Just as significantly, trees are beautiful—and this aesthetic value should not be understated. There’s a reason community activists in inner-city labyrinths often initiate tree-planting events: It brings together neighbors for a productive activity while greening an otherwise concrete- and asphalt-heavy landscape (not to mention imparting some of the ecological benefits mentioned above).
All things considered, trees are one of the planet’s most valuable natural resources, and we’d do well to approach them sustainably. We’ll always use wood products, but a few simple choices can minimize the amount you personally use—and waste. Switching over to paperless billing is one easy idea: Do your banking online, for example, and cut down on all those updates, queries, and notices from your financial institution. Certain companies even reward you for going paperless.
Even in this age of email and smartphones, the sheer weight of junk mail you receive in your mailbox (the physical one) can still be staggering. Take the time to specially request that the offending companies remove you from their mailing list.
Using double-sided pages for printing can substantially cut down on wasted paper.
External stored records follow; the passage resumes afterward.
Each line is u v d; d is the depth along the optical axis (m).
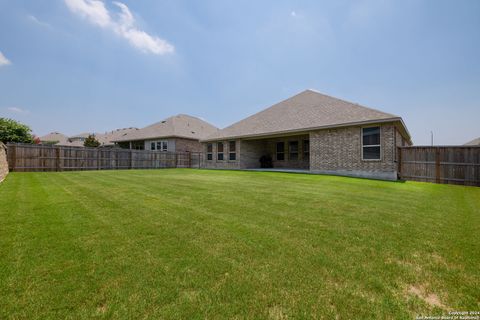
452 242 3.42
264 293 2.17
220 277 2.44
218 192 7.43
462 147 10.87
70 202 5.76
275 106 19.80
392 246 3.26
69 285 2.25
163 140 28.17
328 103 15.92
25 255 2.86
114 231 3.73
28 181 9.99
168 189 8.00
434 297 2.14
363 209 5.32
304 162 18.11
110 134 41.41
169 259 2.81
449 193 8.15
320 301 2.06
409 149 12.18
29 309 1.91
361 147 12.44
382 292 2.21
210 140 20.50
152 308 1.95
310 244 3.29
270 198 6.48
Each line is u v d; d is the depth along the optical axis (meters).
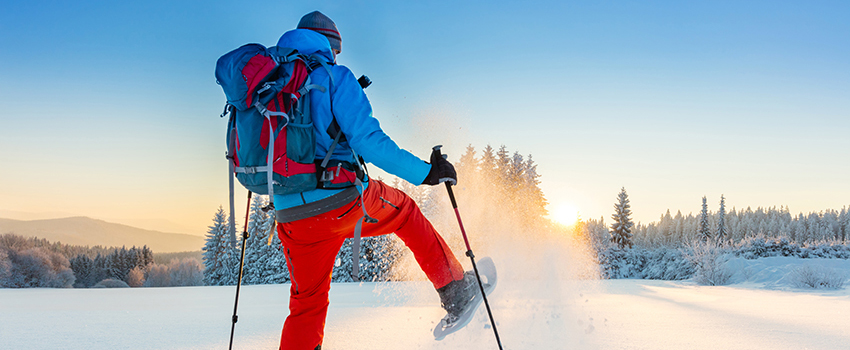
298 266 1.86
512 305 3.44
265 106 1.52
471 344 2.65
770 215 123.62
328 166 1.63
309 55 1.68
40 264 58.69
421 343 2.93
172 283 78.25
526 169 10.34
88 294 11.78
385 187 1.93
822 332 3.35
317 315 1.91
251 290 13.84
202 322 4.35
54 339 3.28
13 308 6.62
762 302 6.66
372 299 7.80
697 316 4.41
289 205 1.68
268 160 1.49
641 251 34.66
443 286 2.09
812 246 27.67
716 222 76.31
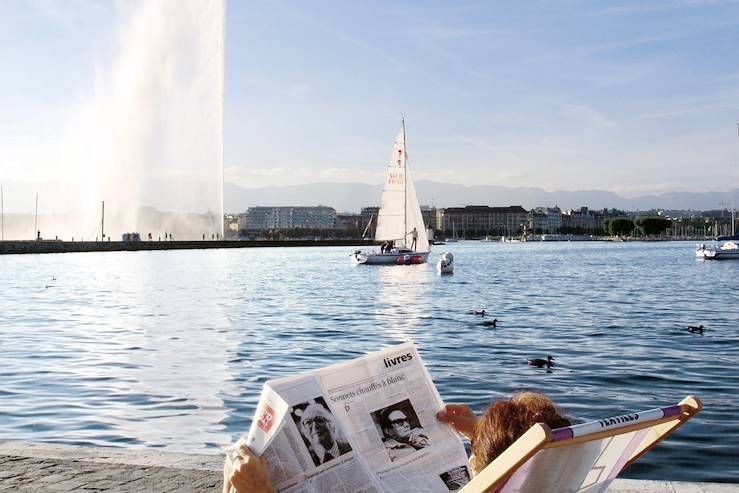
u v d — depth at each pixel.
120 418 13.41
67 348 23.11
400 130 89.81
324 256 150.88
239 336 26.91
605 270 85.75
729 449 11.24
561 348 23.42
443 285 60.34
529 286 58.38
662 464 10.56
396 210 91.12
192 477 7.09
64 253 143.25
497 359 21.06
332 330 29.25
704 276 71.38
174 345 24.11
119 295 48.25
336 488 3.97
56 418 13.39
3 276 70.00
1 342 24.58
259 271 84.75
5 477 7.09
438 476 4.27
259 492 3.71
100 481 6.97
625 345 24.03
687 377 17.83
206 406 14.38
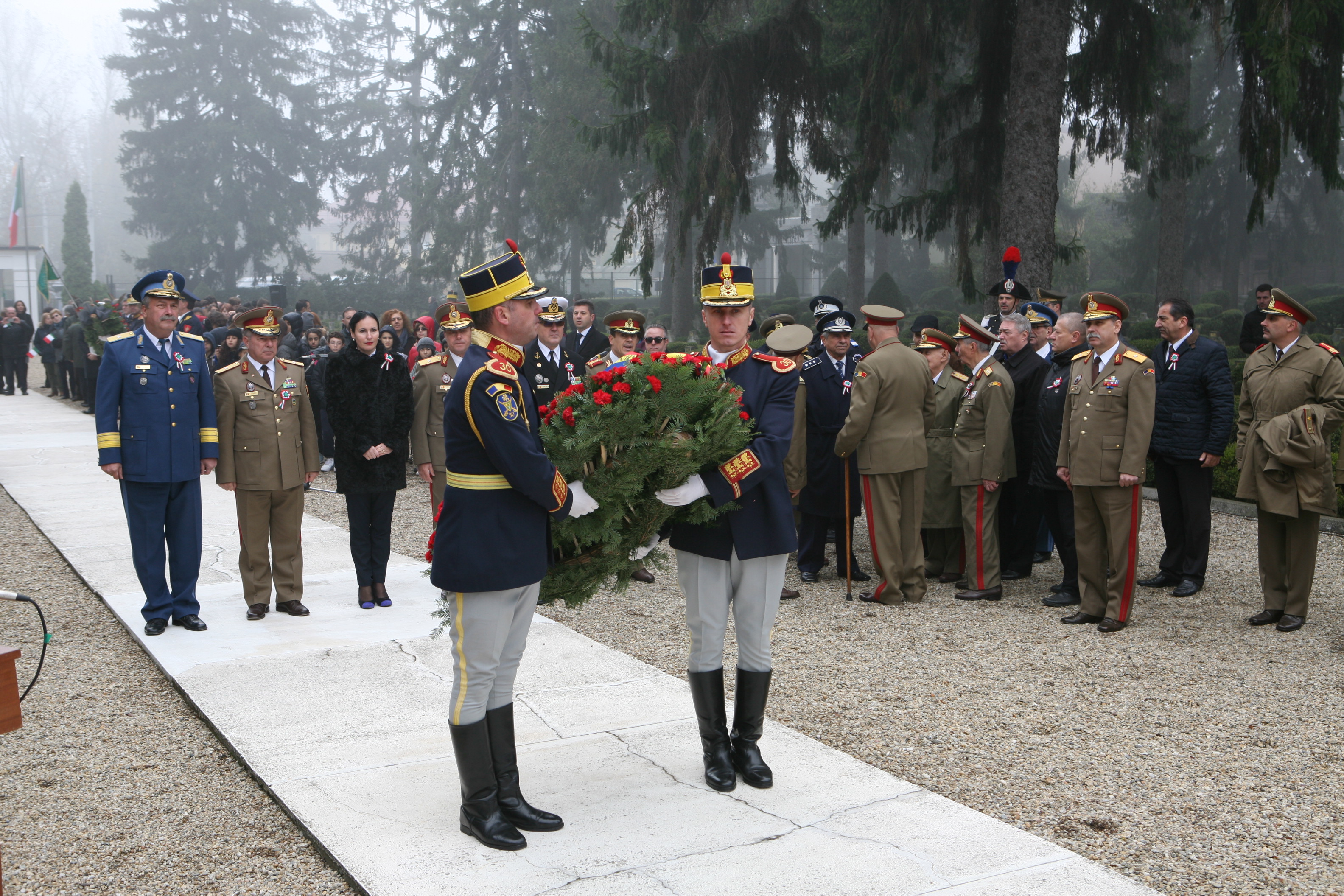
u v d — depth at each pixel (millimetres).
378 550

So can requesting, at the ATM, that a bank send your transaction receipt via email or to an online message center, rather than printing out a paper copy you may scarcely glance at.
Our ever more versatile and powerful smartphones can play a role in tree preservation, too, in terms of cutting back on paper. These days you don’t need to print out directions; you can reference the map on your portable screen. The same goes, increasingly, for things like coupons; many smartphones and businesses allow you to pull up the discount offer on your handheld device to be processed.
These are all little steps, but, conducted routinely and by more and more people, they can have a big impact. The deepest message is not that our 21st-century, computer-technology society has no more use for paper, or that all paper products are inherently unsustainable. Rather, it suggests that paying more attention to where our products come from and how we use them is the right way to move through the world—for the sake of forests and all other resources we depend on. If printing that next report on double-sided paper gives you a moment’s reflection on the myriad benefits trees render for us, it’s been worth it on more than one level.